> _ENTRIES SHOWN_
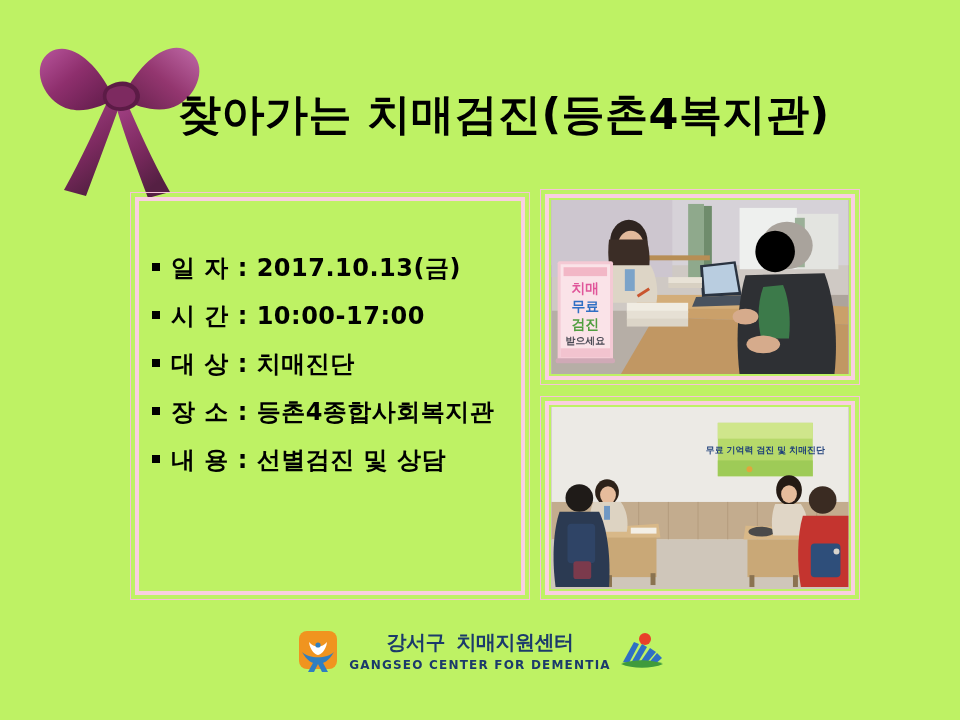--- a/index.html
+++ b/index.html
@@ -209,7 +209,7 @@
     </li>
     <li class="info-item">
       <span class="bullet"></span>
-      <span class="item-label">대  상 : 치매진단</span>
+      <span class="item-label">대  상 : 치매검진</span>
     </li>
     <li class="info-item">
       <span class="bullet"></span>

> _DIRECTIVE_
The records above should be repeated exactly, with every picture omitted.

> _ANSWER TO THIS PROBLEM_
--- a/index.html
+++ b/index.html
@@ -209,7 +209,7 @@
     </li>
     <li class="info-item">
       <span class="bullet"></span>
-      <span class="item-label">대  상 : 치매진단</span>
+      <span class="item-label">대  상 : 치매검진</span>
     </li>
     <li class="info-item">
       <span class="bullet"></span>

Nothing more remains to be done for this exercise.